• [Description of the task]:
What you give back must match the data exactly, minus the pictures.

━━━━

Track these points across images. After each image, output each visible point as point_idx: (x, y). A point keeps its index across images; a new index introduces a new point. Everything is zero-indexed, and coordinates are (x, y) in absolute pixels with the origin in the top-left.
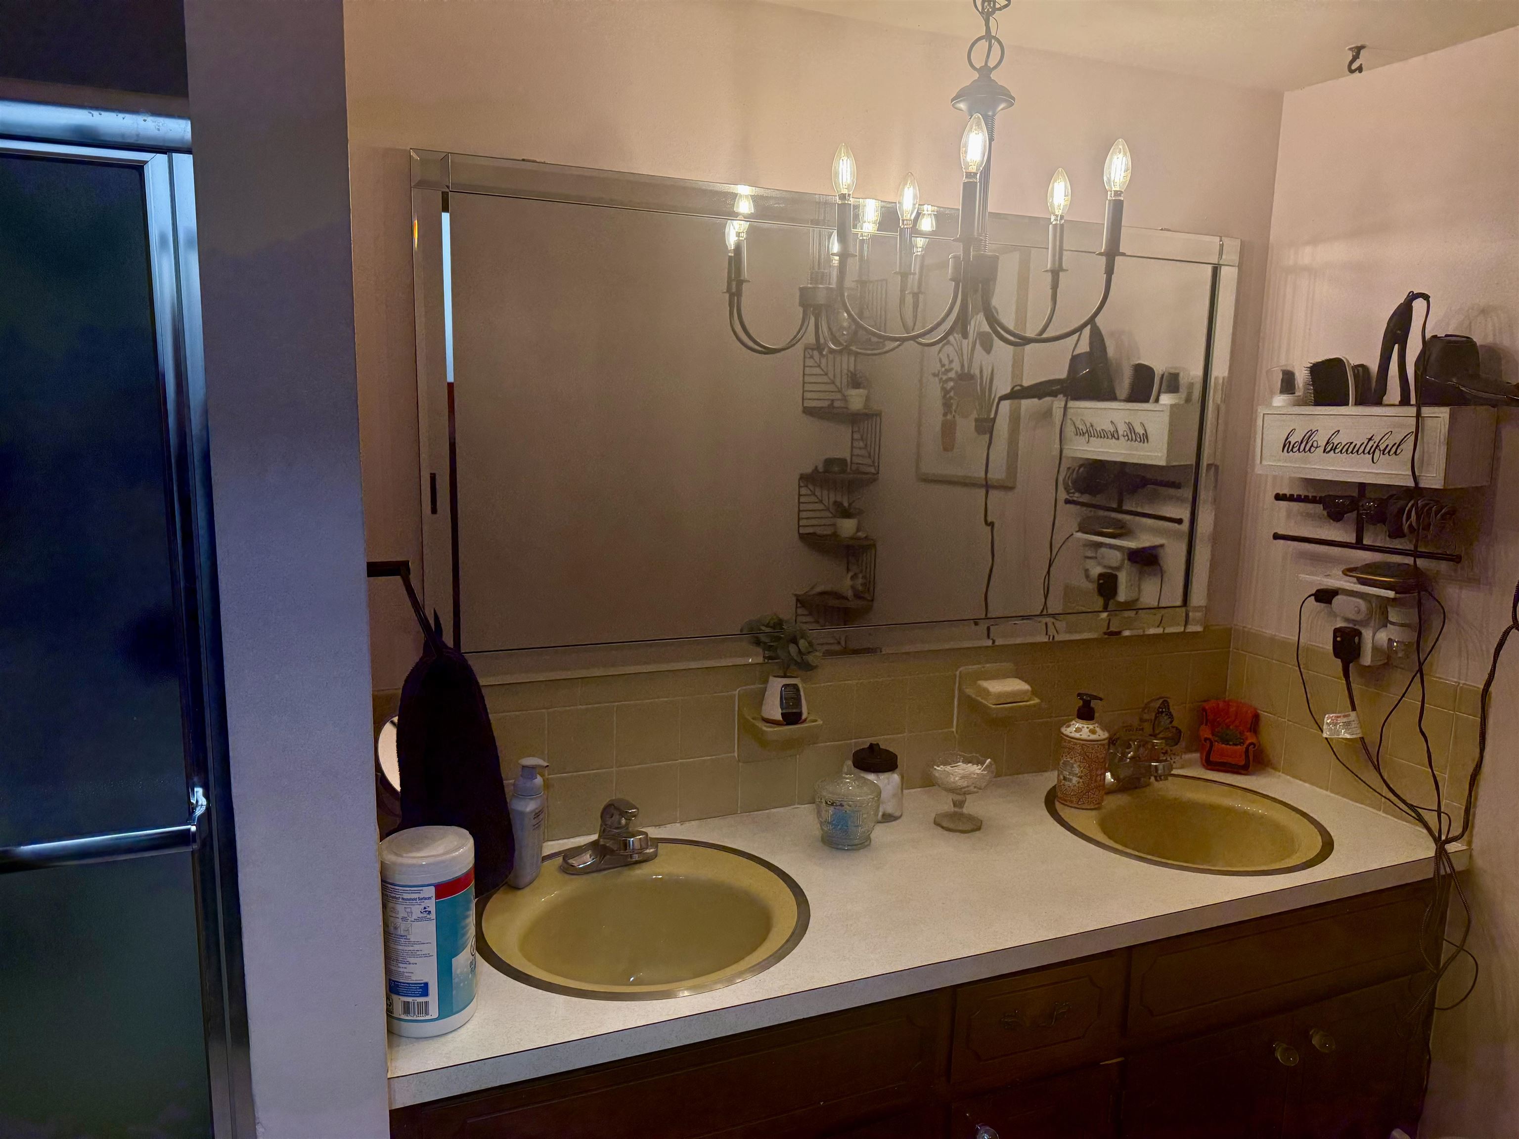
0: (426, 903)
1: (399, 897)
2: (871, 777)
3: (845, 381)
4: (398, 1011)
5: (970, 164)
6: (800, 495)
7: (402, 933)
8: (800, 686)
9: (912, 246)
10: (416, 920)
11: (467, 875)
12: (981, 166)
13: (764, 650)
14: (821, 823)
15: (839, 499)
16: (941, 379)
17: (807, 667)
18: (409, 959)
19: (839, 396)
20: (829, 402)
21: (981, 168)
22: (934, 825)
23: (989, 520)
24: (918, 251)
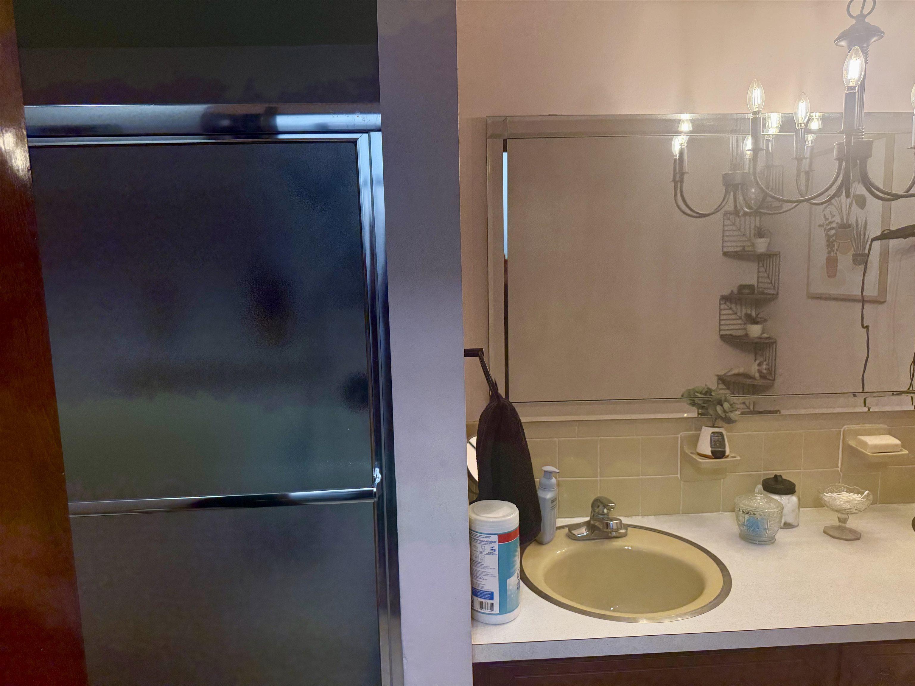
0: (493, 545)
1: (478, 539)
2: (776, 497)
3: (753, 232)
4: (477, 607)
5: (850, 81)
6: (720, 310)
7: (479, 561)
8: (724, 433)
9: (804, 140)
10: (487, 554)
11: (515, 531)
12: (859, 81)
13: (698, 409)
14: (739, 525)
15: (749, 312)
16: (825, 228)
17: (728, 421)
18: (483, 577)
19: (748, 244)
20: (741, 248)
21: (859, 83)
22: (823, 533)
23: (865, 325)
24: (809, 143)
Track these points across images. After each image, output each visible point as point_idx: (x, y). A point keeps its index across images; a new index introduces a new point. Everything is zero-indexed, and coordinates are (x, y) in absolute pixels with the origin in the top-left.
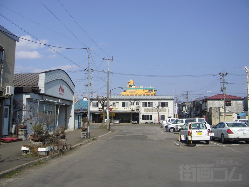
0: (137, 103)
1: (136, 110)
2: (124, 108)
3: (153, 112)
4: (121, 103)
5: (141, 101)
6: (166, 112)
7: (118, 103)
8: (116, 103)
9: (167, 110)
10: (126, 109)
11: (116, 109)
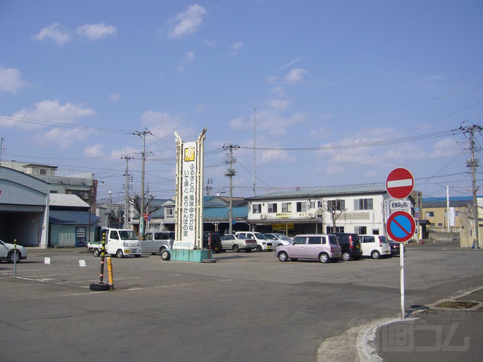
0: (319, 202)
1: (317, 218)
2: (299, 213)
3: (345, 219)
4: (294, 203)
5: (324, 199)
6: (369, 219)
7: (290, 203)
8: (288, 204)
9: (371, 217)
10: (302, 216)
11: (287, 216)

━━━━

• [The completed task]:
Track these points across images. After each image, output each visible point as point_idx: (x, y). A point keeps its index across images; a new index introduces a new point. Everything is zero-indexed, and coordinates are (x, y) in absolute pixels with the origin in the top-left.
0: (426, 903)
1: (399, 897)
2: (871, 777)
3: (845, 381)
4: (398, 1011)
5: (970, 164)
6: (800, 495)
7: (402, 933)
8: (800, 686)
9: (912, 246)
10: (416, 920)
11: (467, 875)
12: (981, 166)
13: (764, 650)
14: (821, 823)
15: (839, 499)
16: (941, 379)
17: (807, 667)
18: (409, 959)
19: (839, 396)
20: (829, 402)
21: (981, 168)
22: (934, 825)
23: (989, 520)
24: (918, 251)
0: (493, 545)
1: (478, 539)
2: (776, 497)
3: (753, 232)
4: (477, 607)
5: (850, 81)
6: (720, 310)
7: (479, 561)
8: (724, 433)
9: (804, 140)
10: (487, 554)
11: (515, 531)
12: (859, 81)
13: (698, 409)
14: (739, 525)
15: (749, 312)
16: (825, 228)
17: (728, 421)
18: (483, 577)
19: (748, 244)
20: (741, 248)
21: (859, 83)
22: (823, 533)
23: (865, 325)
24: (809, 143)
Track these points across images. After each image, output each visible point as point_idx: (x, y). A point keeps its index across images; a new index introduces a new point. Everything is zero-indexed, and coordinates are (x, y) in absolute pixels with the origin in the top-left.
0: (137, 103)
1: (136, 110)
2: (124, 108)
3: (153, 112)
4: (121, 103)
5: (141, 101)
6: (166, 112)
7: (118, 103)
8: (116, 103)
9: (167, 110)
10: (126, 109)
11: (116, 109)
0: (319, 202)
1: (317, 218)
2: (299, 213)
3: (345, 219)
4: (294, 203)
5: (324, 199)
6: (369, 219)
7: (290, 203)
8: (288, 204)
9: (371, 217)
10: (302, 216)
11: (287, 216)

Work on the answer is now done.